The arrant nonsense about needing bonuses to make people work hard is exposed by the likes of the John Lewis Partnership, that runs the department stores of that name and also the Waitrose supermarket chain. In the same week RBS reported it had lost over £5 billion and was giving top staff £600 million in bonuses as a reward, the John Lewis Partnership announced its results:
  • Gross sales of £9.54bn, up £811.8m, 9.3%
  • Revenue of £8.47bn, up £706.9m, 9.1%
  • Group operating profit of £452.4m up £59.1m, 15.0%
  • Profit before Partnership bonus and tax of £409.6m, up £55.8m, 15.8%
  • Partnership Bonus of £210.8m; 17% of salary (equal to nearly 9 weeks' pay)
John Lewis employed 78,700 staff. Revenue per head at John Lewis (£108k) is comparable to RBS (£130k). And yet according to their 2012 Annual Report John Lewis' top paid director's bonus was just £115,000: 

"The emoluments of the Chairman [of the John Lewis Partnership], who was also the highest paid director, were £954,000 (2011: £950,000), including Partnership bonus of £115,000 (2011: £142,000)."

John Lewis Partnership, which quaintly refers to its employees as ‘partners’, has a written constitution, which dictates that: 



"The pay of the highest paid Partner will be no more than 75 times the average basic pay of non-management Partners, calculated on an hourly basis"

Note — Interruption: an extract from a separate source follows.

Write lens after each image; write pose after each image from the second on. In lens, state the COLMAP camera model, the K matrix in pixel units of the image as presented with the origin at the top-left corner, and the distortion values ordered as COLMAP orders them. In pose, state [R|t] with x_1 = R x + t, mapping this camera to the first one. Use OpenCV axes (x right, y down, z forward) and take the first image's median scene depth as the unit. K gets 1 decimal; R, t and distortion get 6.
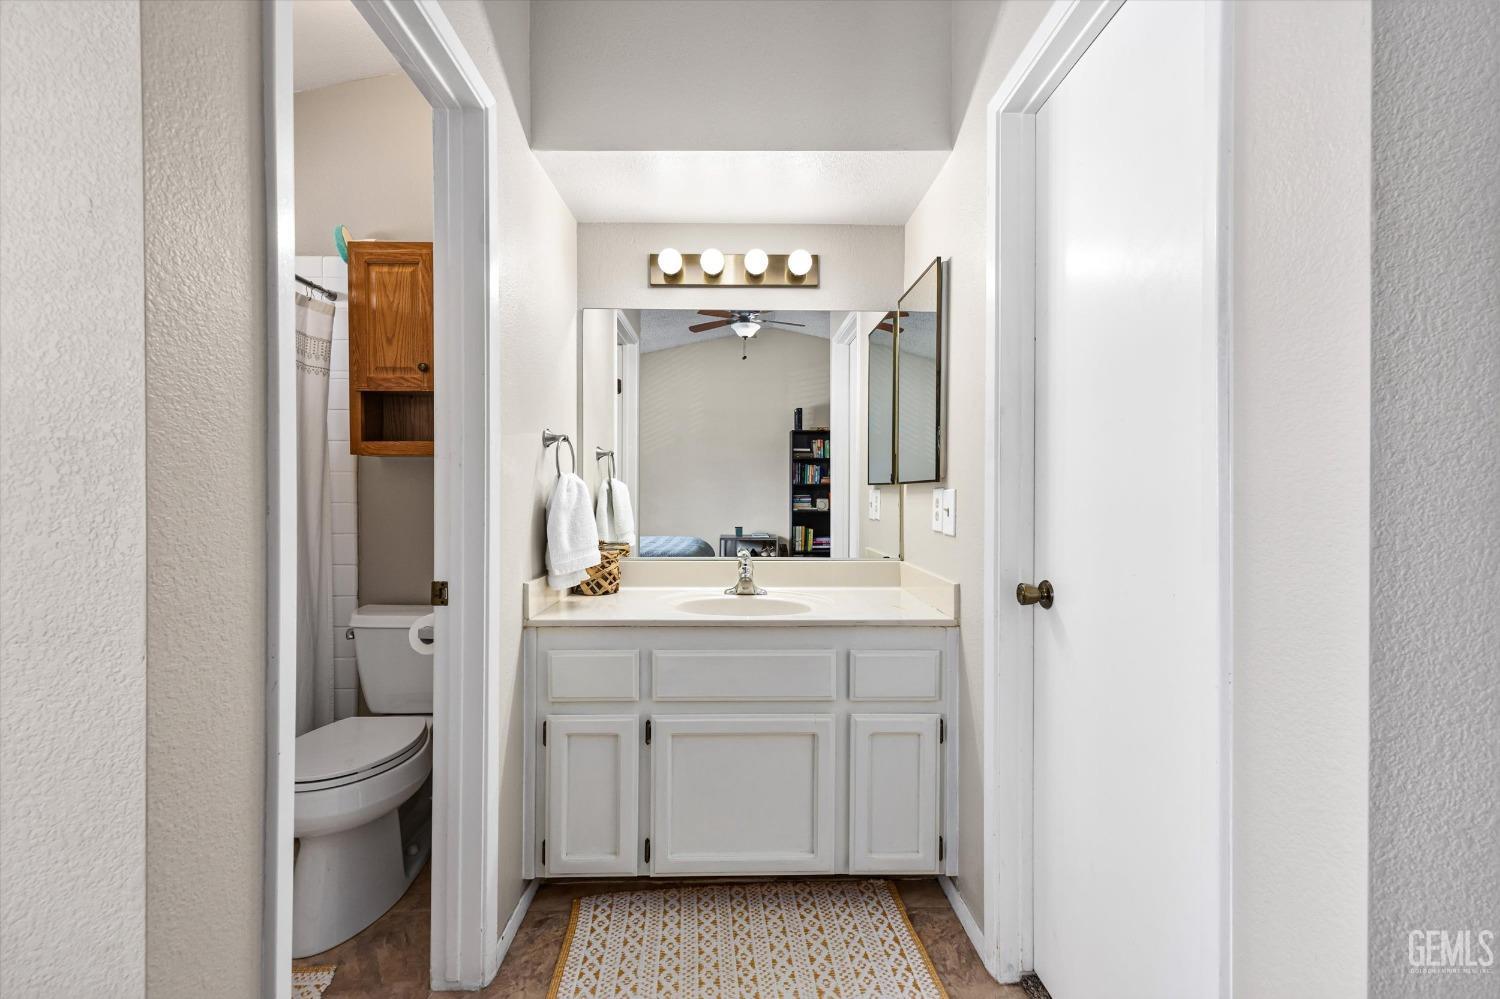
lens RADIAL K [[595.1, 0, 742.5], [0, 595.1, 497.4], [0, 0, 1]] dist [0.007901, 0.000069]
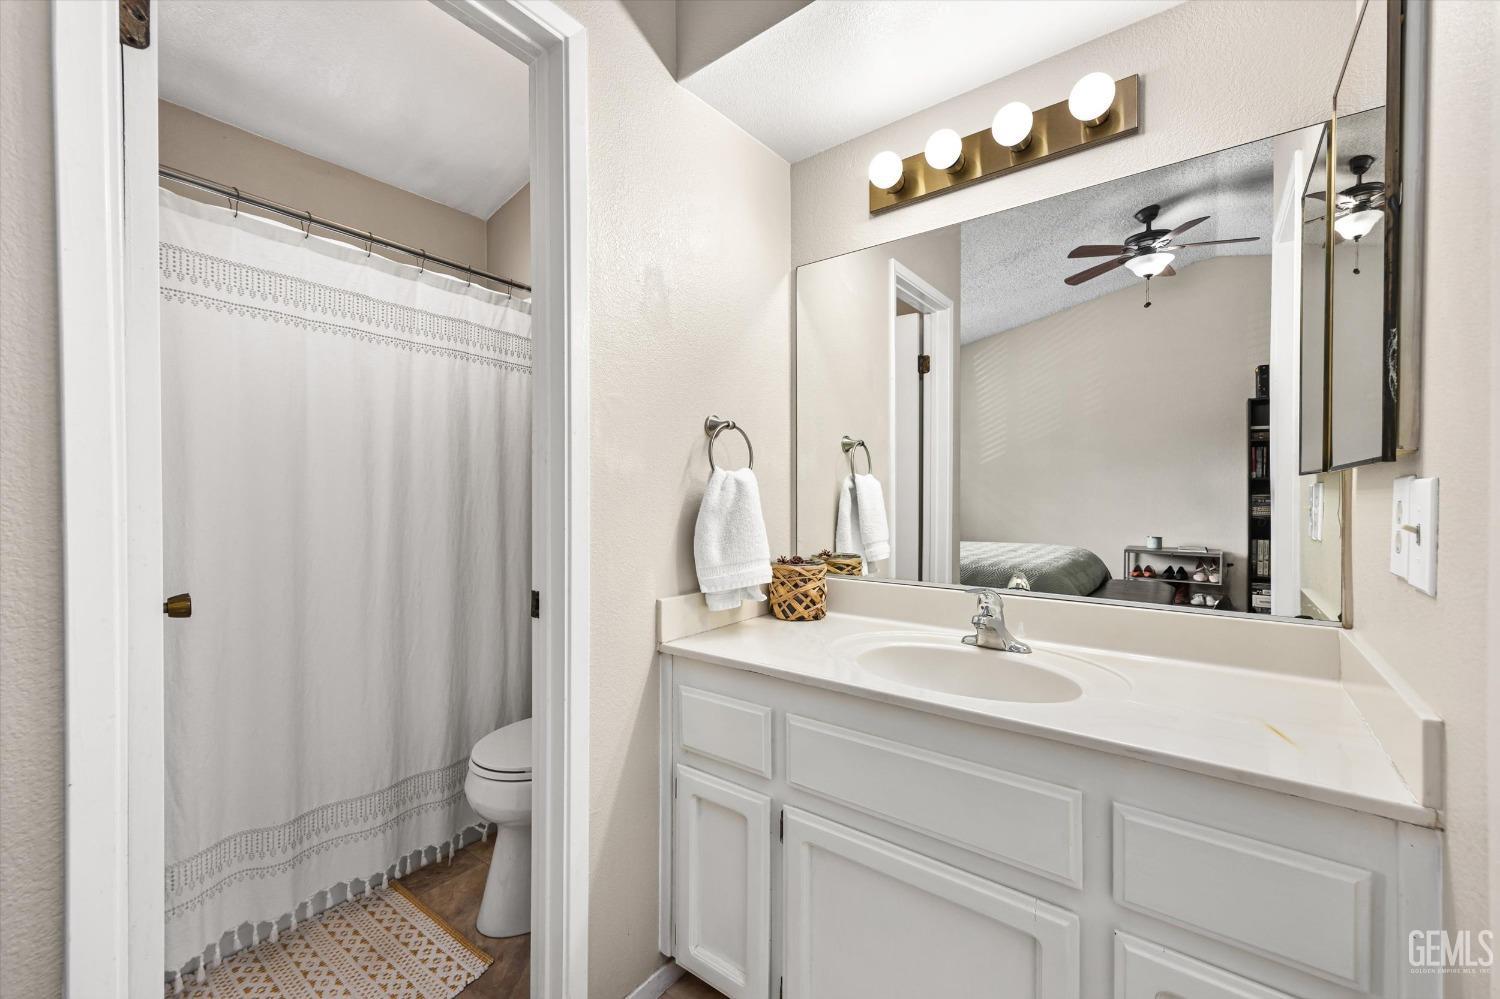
lens RADIAL K [[595.1, 0, 753.4], [0, 595.1, 498.2], [0, 0, 1]] dist [0.007901, 0.000069]
pose [[0.784320, 0.001296, -0.620356, 0.211560], [0.000373, 0.999997, 0.002561, -0.001383], [0.620357, -0.002240, 0.784316, 0.346134]]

And yet John Lewis manages to recruit staff from chair salesmen to chairman that managed a strong 2012 without resorting to showering them with cash.

How much longer will the British Government pretend it is powerless to do anything about excessive pay in the financial sector because the other countries won't cooperate? The EU is legislating a cap on banker bonuses of up to 200% of salary (compared with John Lewis’ 17% of salary bonus per person regardless of rank for 2012), and all our government will do is fight to stop the EU and protect bankers' pay. Even the Swiss, famed for services to tax dodgers, voted in March 2013 for a change to their constitution to control excessive pay, banning ‘golden hellos and goodbyes’ completely and giving shareholders a binding vote on company remuneration.

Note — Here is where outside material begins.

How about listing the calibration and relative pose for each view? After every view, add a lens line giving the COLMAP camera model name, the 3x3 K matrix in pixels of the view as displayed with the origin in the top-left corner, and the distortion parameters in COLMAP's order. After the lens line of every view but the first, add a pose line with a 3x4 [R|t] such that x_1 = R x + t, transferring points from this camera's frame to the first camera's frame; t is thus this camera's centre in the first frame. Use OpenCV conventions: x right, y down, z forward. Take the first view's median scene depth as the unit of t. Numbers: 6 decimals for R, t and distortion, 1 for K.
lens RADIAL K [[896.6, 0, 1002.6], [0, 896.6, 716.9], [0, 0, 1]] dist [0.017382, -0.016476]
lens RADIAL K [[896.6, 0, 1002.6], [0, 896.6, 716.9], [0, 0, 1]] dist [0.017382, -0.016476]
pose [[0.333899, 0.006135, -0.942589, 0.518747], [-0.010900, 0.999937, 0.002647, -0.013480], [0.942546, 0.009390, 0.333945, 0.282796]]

So what do you actually get in return for paying stonking bonuses? Compare John Lewis and the banks:

John Lewis makes its money selling kettles and frocks at a high price in a posh environment. Their kettles don’t boil water any hotter than those available for a song at Wilkinsons. The frocks are no more frightful than those available at far less frightful prices in Marks & Spencer. But the people who walk into John Lewis, or pick up a bottle of Jamesons at Waitrose, walk with full knowledge that they pay extra for the fragrant environment and the company of more fragrant fellow shoppers who appreciate that fragrance.

Banks make their money promising prosperity and security but delivering the opposite: Payment Protection Insurance scams; Libor rigging frauds; Interest Rate Swap rip-offs. They boost their profits by paying risible returns on savings and investments, and taking excessive charges and extracting well hidden penalties.

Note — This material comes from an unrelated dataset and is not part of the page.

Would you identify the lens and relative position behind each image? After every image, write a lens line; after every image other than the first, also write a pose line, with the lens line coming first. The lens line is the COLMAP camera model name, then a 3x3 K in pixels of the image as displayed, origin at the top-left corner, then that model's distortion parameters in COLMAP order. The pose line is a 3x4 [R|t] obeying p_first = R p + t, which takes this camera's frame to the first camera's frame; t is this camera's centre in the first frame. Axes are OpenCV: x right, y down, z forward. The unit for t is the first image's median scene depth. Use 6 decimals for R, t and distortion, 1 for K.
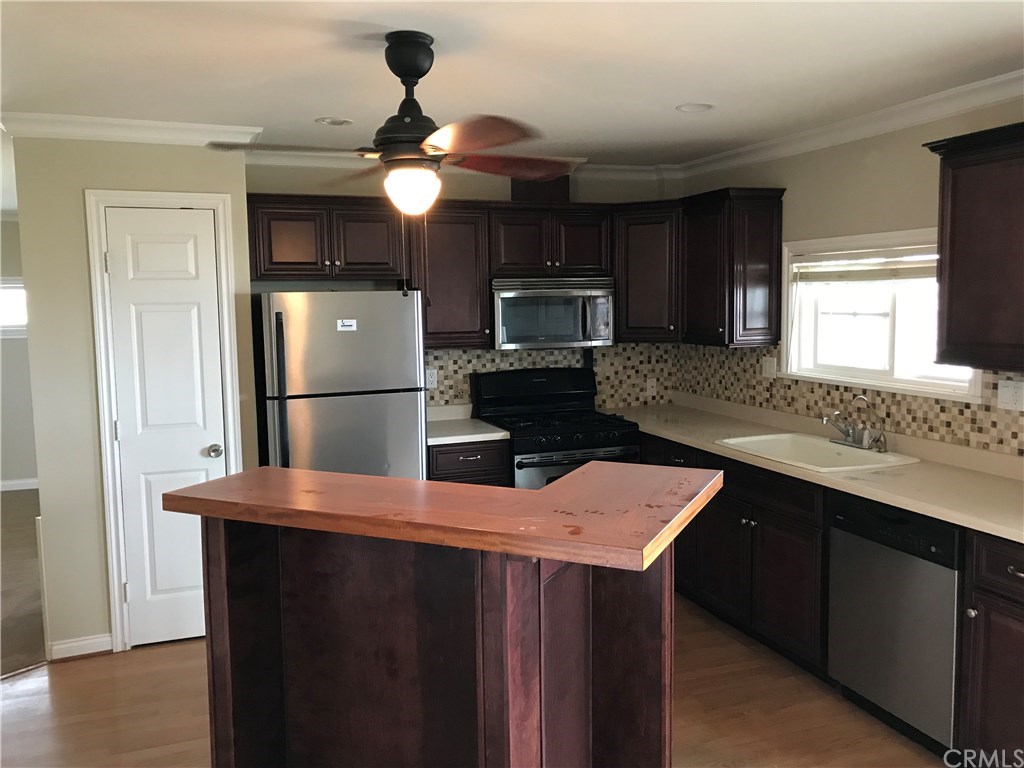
lens RADIAL K [[841.0, 0, 512.0], [0, 841.0, 384.0], [0, 0, 1]] dist [0.005423, -0.005017]
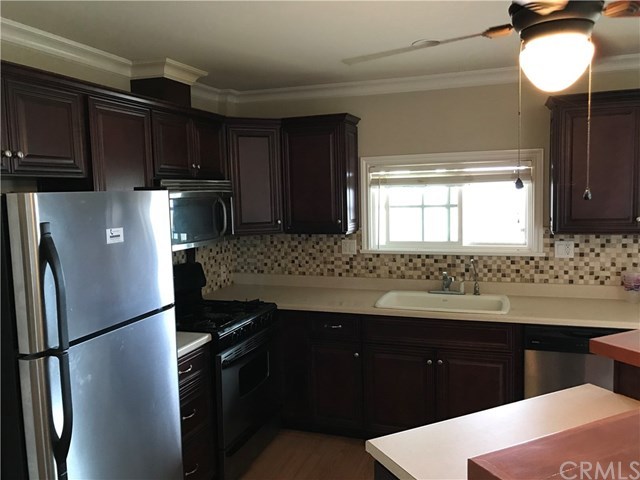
lens RADIAL K [[509.4, 0, 320.0], [0, 509.4, 240.0], [0, 0, 1]] dist [0.063962, -0.001739]
pose [[0.629419, -0.072063, 0.773717, -0.387745], [0.095370, 0.995327, 0.015120, -0.050433], [-0.771192, 0.064273, 0.633350, 0.523097]]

What you get in return for paying stonking bonuses is a banking system run by people chasing stonking bonuses. You get bankers with no compunction about pulling off the frauds and deceits, regardless of the harm it does people and companies, that are the only way they can pay themselves their stonking bonuses. 

For a more fragrant banking sector, stop excessive pay to stop pulling in those who want to enrich themselves. Recruit leaders who want to be good bankers more than they want to be millionaires. 

4 comments:

  1. Reported in the Daily Mail:

    "Barclays investment boss Rich Ricci trousers £18m shares bonus despite Libor scandal....Barclays new chief executive Antony Jenkins, who also agreed not to take a bonus for last year, picked up 1.8 million shares worth £6million and immediately sold half - netting him £2.9 million."

    http://www.dailymail.co.uk/money/news/article-2296447/Barclays-investment-boss-Rich-Ricci-trousers-18m-shares-bonus-despite-Libor-scandal.html

    ReplyDelete
  2. I wonder if John Lewis would ever start up a bank ...

    ReplyDelete
  3. Shame John Lewis continue to contract out cleaning and call centre staff, not quite the partnership we're led to believe.

    ReplyDelete
  4. and as to how much tax was paid and where the money resides?